Netanyahu tem uma acusação pendente por três crimes de corrupção, com o processo num estado avançado e já só falta mesmo a acusação formal, que está pendente apenas de o primeiro-ministro ser ouvido, como anunciou há meses o procurador. As provas apresentadas pela polícia em três dos casos parecem suficientemente convincentes para esta apreciação do procurador, o que deixa um cenário pouco favorável a Netanyahu. Aliás, este antecipou as eleições aproveitando uma crise política aberta por outro pretendente ao trono da direita caso este seja deixado livre pelo “rei Bibi”, no que foi visto como uma manobra para ultrapassar as acusações.

De que modo?

Primeiro, dificultando a acusação – o procurador anunciou a acusação quando Netanyahu era um primeiro-ministro em fim de mandato, agora teria de acusar um chefe de Governo recém-eleito. Segundo, os seus aliados já propuseram algumas alterações legislativas que impossibilitariam uma acusação ao primeiro-ministro e a políticos em exercício de funções.

O que vai acontecer a seguir?

São águas políticas nunca navegadas. Netanyahu passará, no Verão, a marca do primeiro-ministro há mais tempo no poder em Israel. E pode, entretanto, ser o primeiro chefe de Governo em funções a ser acusado de corrupção (o anterior, Ehud Olmert, saiu do cargo antes de ser acusado). Isso abriria um período de enorme incerteza, porque na lei não há nada que obrigue o chefe de Governo a demitir-se mesmo que seja acusado, e Netanyahu já disse que não o fará.

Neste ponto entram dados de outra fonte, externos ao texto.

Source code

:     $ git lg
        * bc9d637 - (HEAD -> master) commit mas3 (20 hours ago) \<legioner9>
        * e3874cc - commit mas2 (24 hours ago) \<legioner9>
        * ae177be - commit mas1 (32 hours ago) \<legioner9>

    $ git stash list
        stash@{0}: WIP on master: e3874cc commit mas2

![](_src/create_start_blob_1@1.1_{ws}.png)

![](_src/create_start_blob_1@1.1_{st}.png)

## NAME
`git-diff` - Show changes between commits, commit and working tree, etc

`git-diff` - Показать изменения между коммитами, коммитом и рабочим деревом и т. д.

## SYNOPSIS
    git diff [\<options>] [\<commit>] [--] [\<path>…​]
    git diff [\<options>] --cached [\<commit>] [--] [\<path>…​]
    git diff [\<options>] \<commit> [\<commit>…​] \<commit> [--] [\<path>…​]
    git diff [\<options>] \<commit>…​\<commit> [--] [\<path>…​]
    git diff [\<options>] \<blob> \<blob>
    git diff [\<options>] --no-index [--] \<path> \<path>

Mas há precedentes de demissões?

Sim, um Presidente e um primeiro-ministro já se demitiram antes de acusações quase certas (o ex-Presidente Moshe Katsav acabou por ser condenado por violação e Ehud Olmert por corrupção). Se houver acusação a Netanyahu, tudo dependerá da reacção dos aliados políticos: mais uma razão para Netanyahu não pôr a hipótese de se juntar a Gantz.